------ Fragmento seleccionado ------
El Purasangre era ella
Nos despedimos en junio, como en aquella madrugada a los pies de «El Pase de las Flores» de Ruano Llopis, y ya temía que fuera para siempre. De su mano nos metimos en la noche, en el túnel del tiempo. A su vera entonces, y ... ahora desgraciadamente, Ángel Luis Bienvenida; en frente, Peñuca,su último apoderado, y la parroquia sorprendida ante la torería innata dibujada con formas de fémina siempre vestida de corto. El cabello nevado como los recientes tejados de Madrid, la figura juncal y enjuta, la piel tersa ajena al sol, los ojos como tristes lagos azules; el pensamiento rápido, la memoria fluida de una mente preclara, cultivada y divertida; las historias de la niña Concha nos embaucaban -las recuerdo de nuevo y me plagio- y nos sumergían en la vieja Lima, en el México de la muerte polvorienta, en el río caudaloso del toreo vetusto y sus espuelas de plata. La niña Concha que con nueve años quería un purasangre, cuando el purasangre era ella. Sangre aventurera, rebelde, indómita. ¡Una mujer en los ruedos de aquellos tiempos! En España no le permitían descabalgar; en España se lo perdieron. Las fotografías sepia remuerden su machismo. Una verónica en la plaza de El Toreo, un ayudado por alto abelmontado en el campo. «Quien no hace la cruz se lo lleva el diablo». Y mil veces entraba a matar al volapié el carretón. Ser mujer, repetía, sólo ha sido un accidente.
------
● **Instrucción de trabajo A**: Enumera todos los nombres de personas que aparecen en el texto sobre la niña Concha.
● **Instrucción de trabajo B**: Prolonga el texto sobre la niña Concha a partir del punto en que termina.
------ Material extraído ------
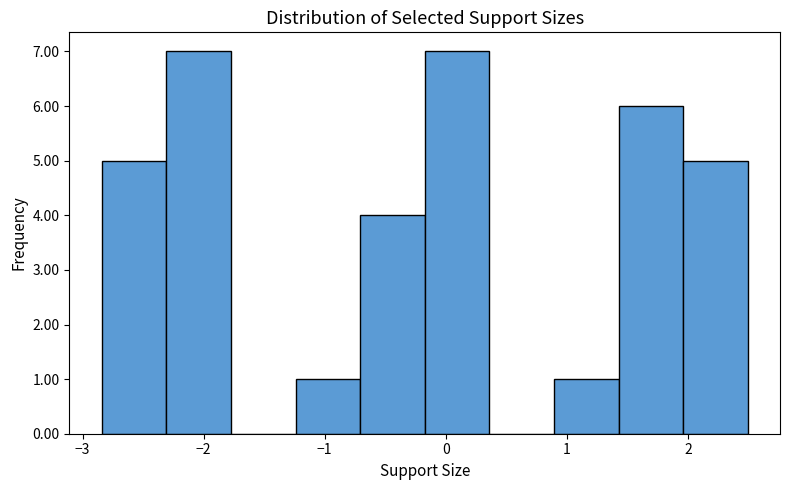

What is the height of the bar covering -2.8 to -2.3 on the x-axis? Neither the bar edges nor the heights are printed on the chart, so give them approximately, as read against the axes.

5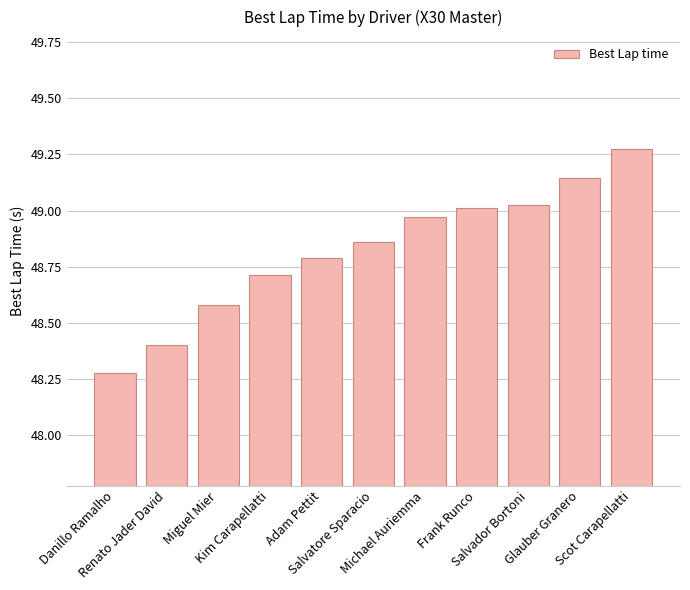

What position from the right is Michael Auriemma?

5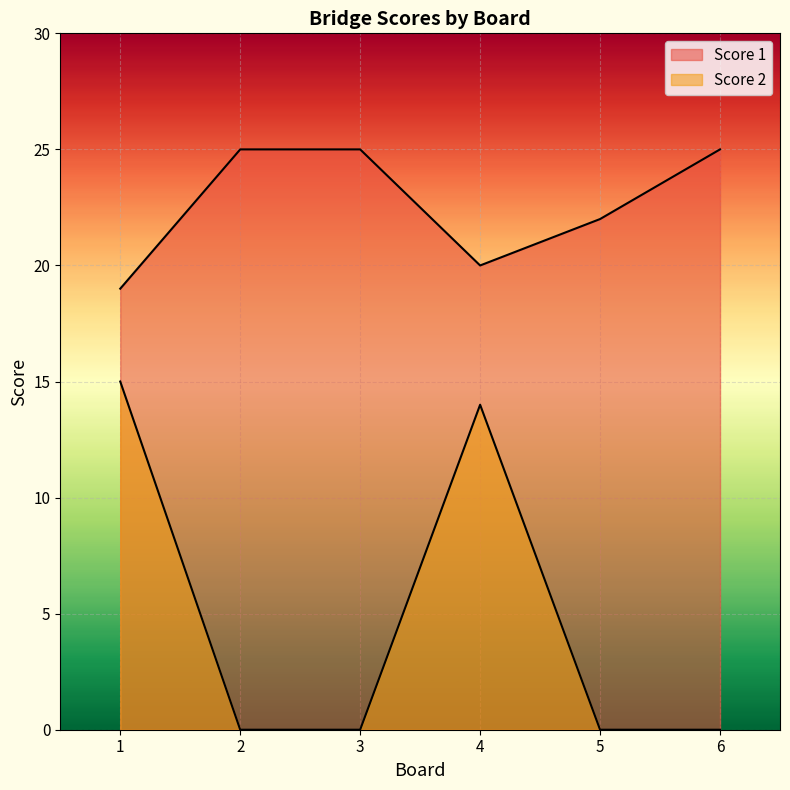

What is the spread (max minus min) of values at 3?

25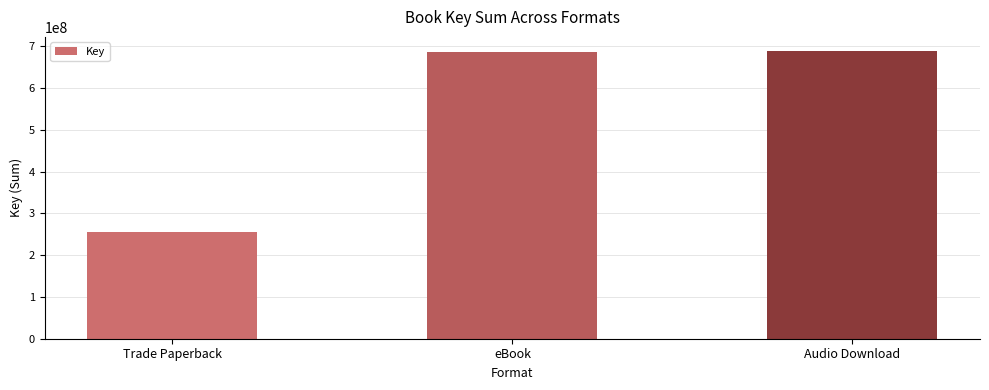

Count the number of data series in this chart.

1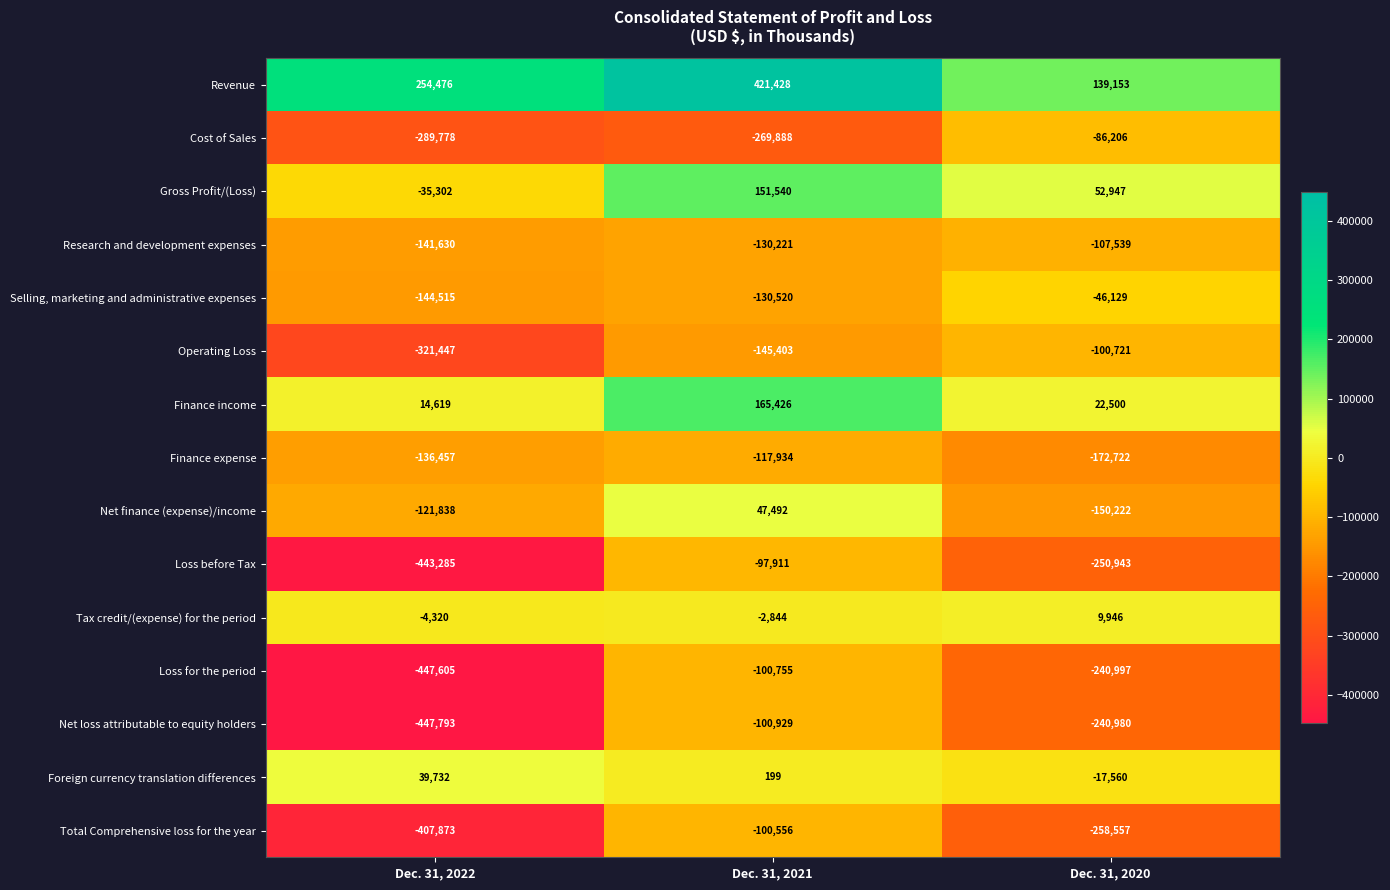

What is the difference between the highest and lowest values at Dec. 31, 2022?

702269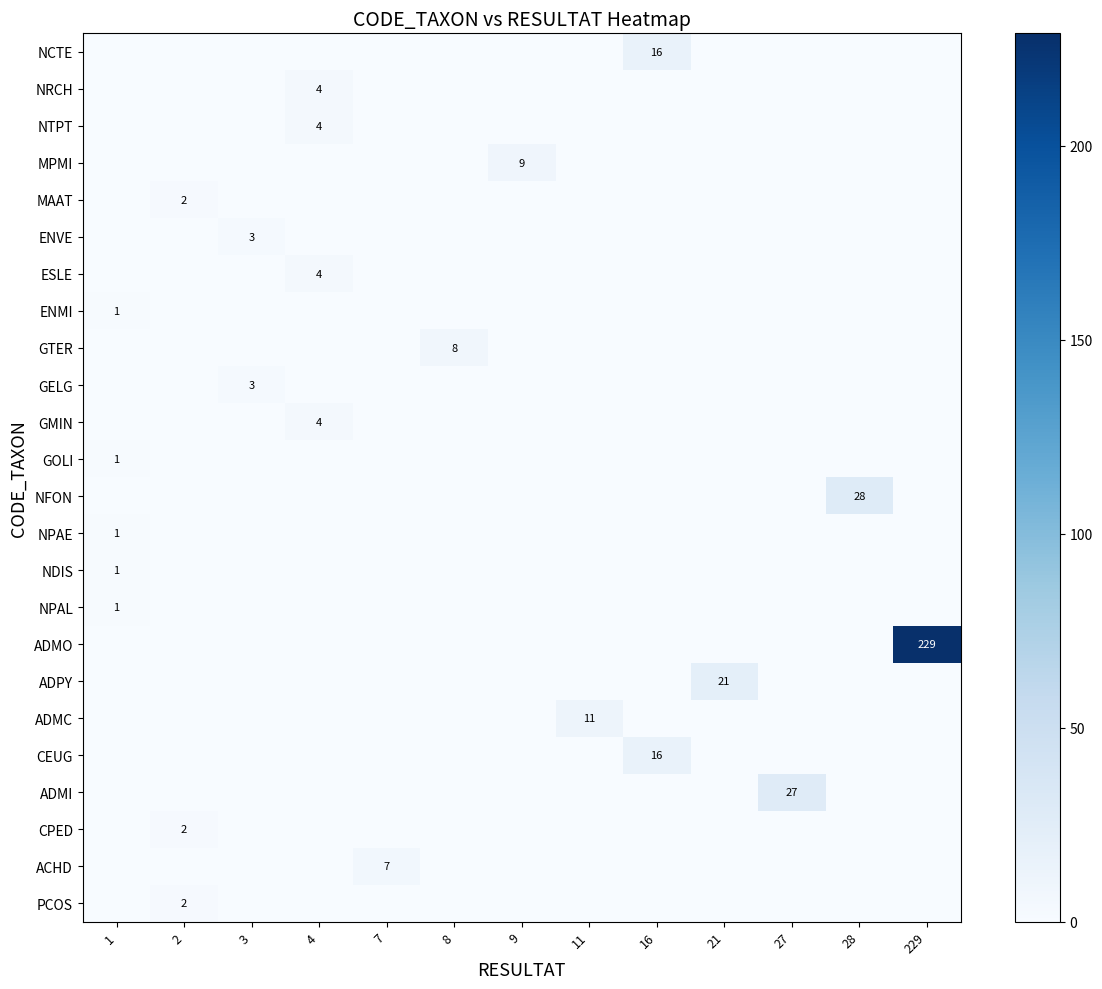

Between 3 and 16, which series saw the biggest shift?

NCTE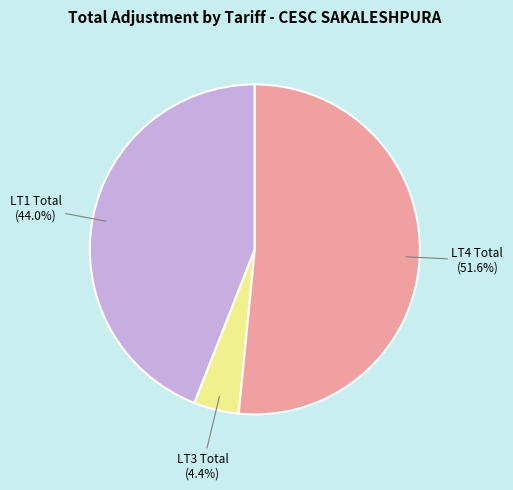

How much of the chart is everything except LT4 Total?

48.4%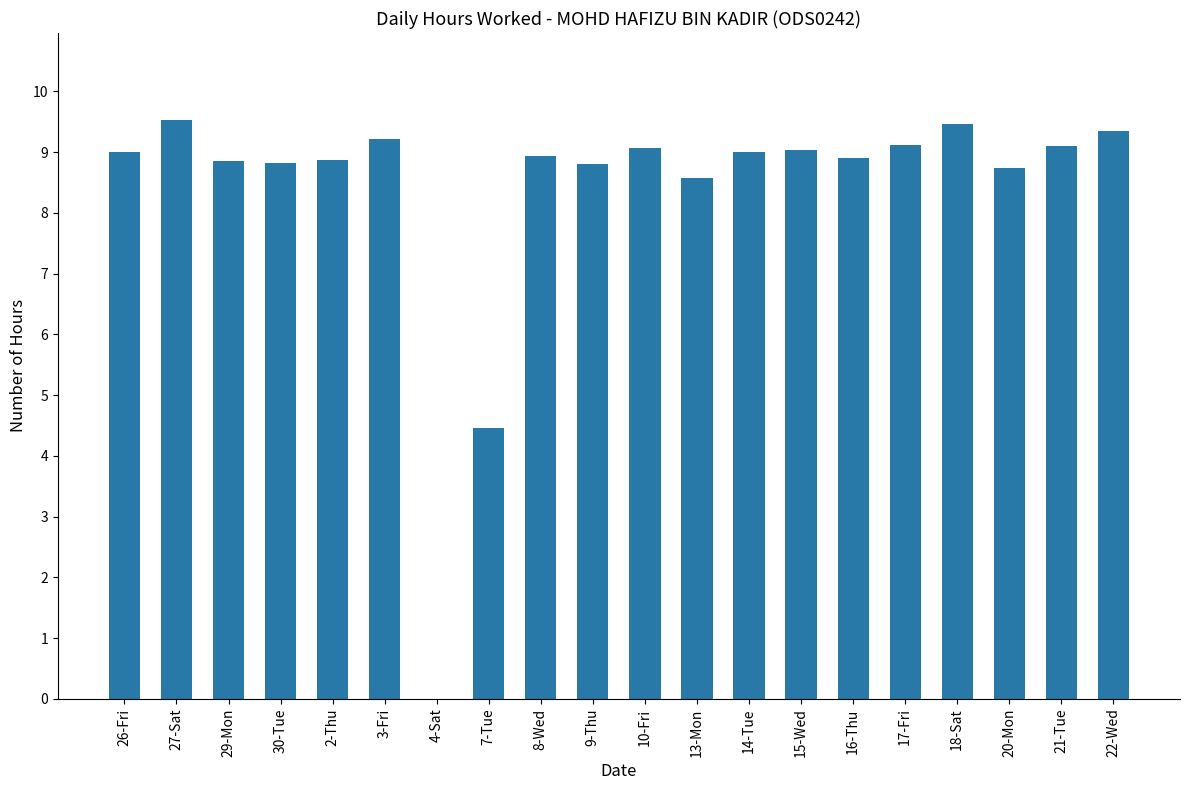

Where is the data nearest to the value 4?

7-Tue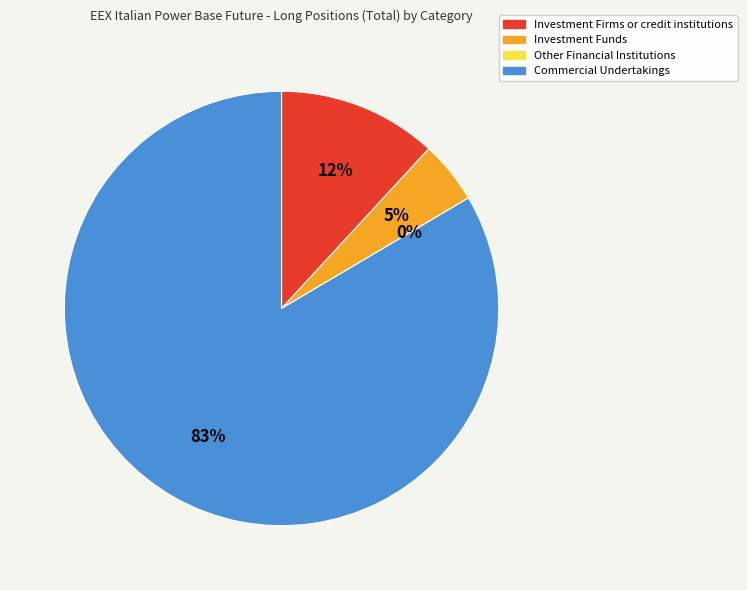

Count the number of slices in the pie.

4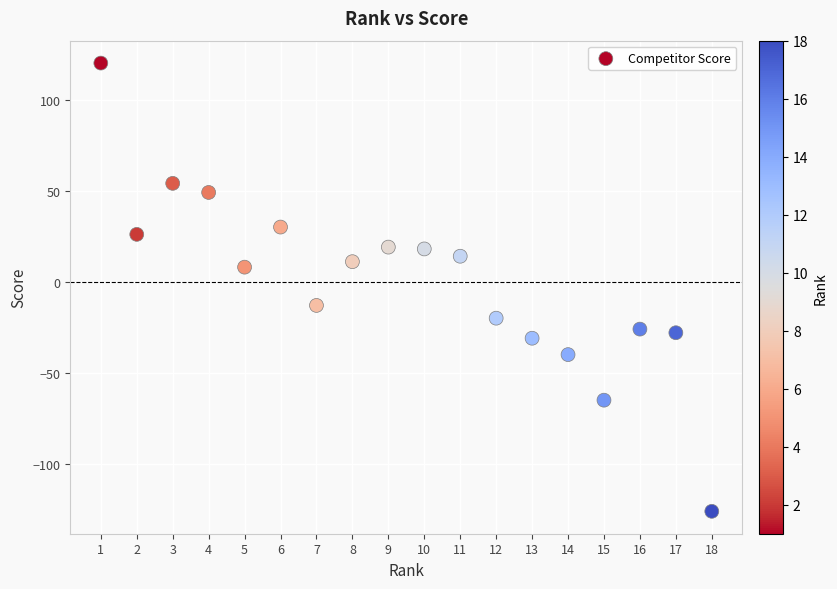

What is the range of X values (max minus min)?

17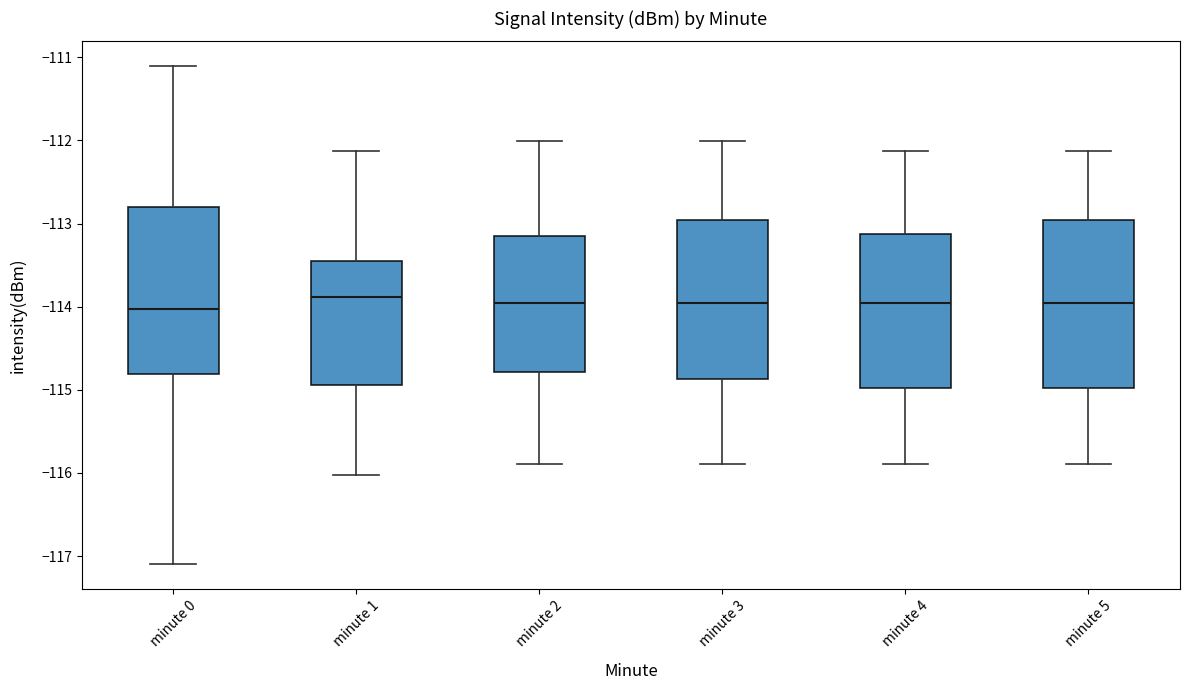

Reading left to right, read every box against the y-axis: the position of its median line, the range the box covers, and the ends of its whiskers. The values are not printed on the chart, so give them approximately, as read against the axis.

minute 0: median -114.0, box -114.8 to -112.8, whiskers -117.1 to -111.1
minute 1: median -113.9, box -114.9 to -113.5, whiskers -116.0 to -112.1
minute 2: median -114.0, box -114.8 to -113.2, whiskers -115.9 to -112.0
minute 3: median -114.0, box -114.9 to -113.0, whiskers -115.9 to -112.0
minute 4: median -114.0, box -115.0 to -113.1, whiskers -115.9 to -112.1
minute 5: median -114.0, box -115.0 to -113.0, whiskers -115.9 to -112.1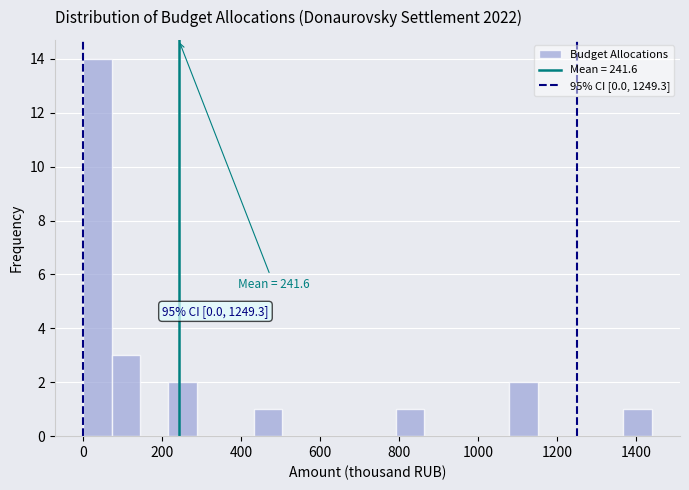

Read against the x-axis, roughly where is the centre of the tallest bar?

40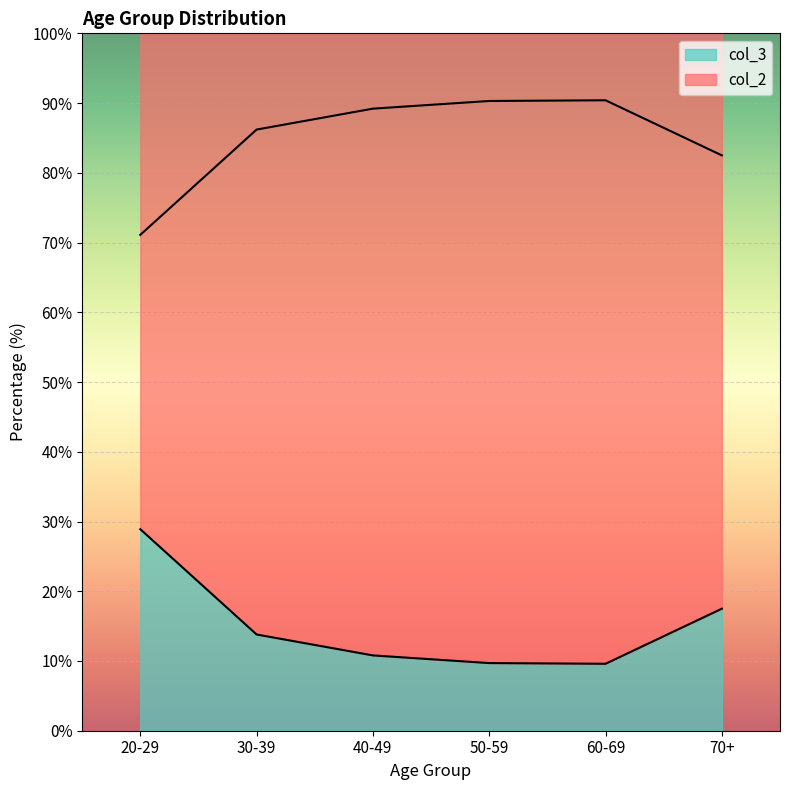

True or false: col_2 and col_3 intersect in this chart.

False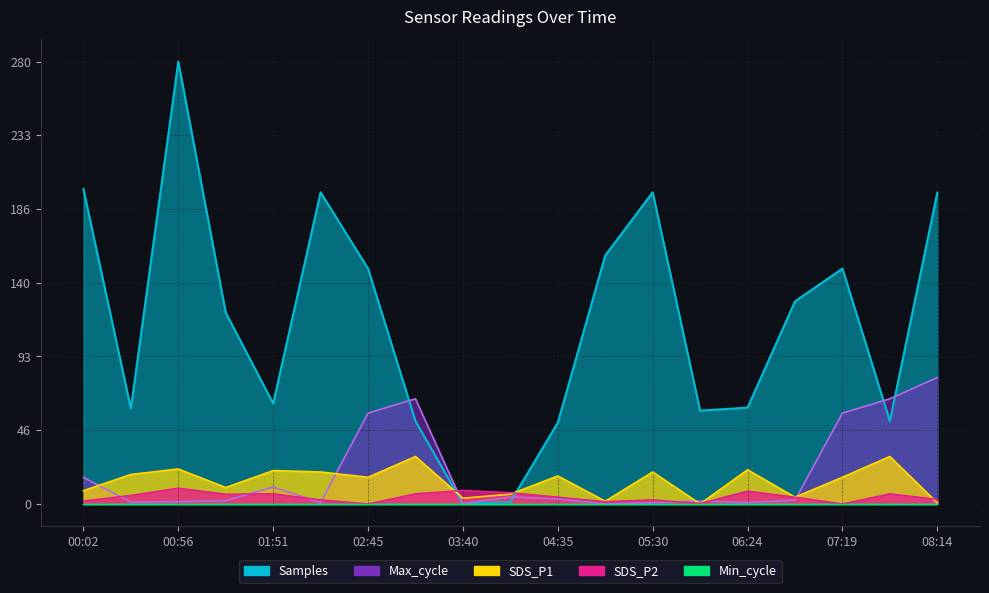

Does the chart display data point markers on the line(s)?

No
------
● **Casilla de respuesta A**: Ruano Llopis, Ángel Luis Bienvenida, Peñuca, Concha

● **Casilla de respuesta B**:
Su acento se tornaba a veces portugués. Pocas. Apenas para nombrar a los grandes «cavaleiros» que la vetaron y admiró. El resto sonaba con eco mexicano. Purito. Hablaba antiguo y cabal. De terrenos, conceptos y poder; del rejoneo en Portugal, de Fortuna, don Diego Mazquiarán, que terminó sus días con la cabeza más allá de la frontera de la cordura. Fortuna, aquel tío que en las calles de los Madriles empedrados de antañazo se liquidó un toro suelto, uno de los tres que escaparon desde los Altos de Extremadura. Un abrigo como capote para sujetarlo. Una espada, por favor. Y un mandoble de los suyos. Una placa inmortalizó el postmortem, como se inmortalizaban los sheriff del lejano Oeste con el forajido baleado y frío. Pues Fortuna traía loco a su colega Zapaterito. Loco de miedo cuando lo soltaban del nido de los locos: quería organizar una corrida para invitarles a todos, ¡a todos los locos! Eso contaba Conchita o algo así, que me he perdido en el vago sueño azul profundo con que envolvía lances y lienzos en sus iris.
En junio, cuando nos despedimos y ya temía que fuera para siempre, seguías persiguiendo proyectos y aferrándote a la vida y buscando a la niña Concha que prefería el diminutivo para su nombre. Pretendías un libro de artículos sin editor escrito con prosa de mentón hundido en el alma; querías la penúltima obra, el broche de «Recuerdos» y «¿Por qué vuelven los toreros?», los toreros que te respetaban como uno de los suyos, y nosotros que te queríamos como uno de los nuestros.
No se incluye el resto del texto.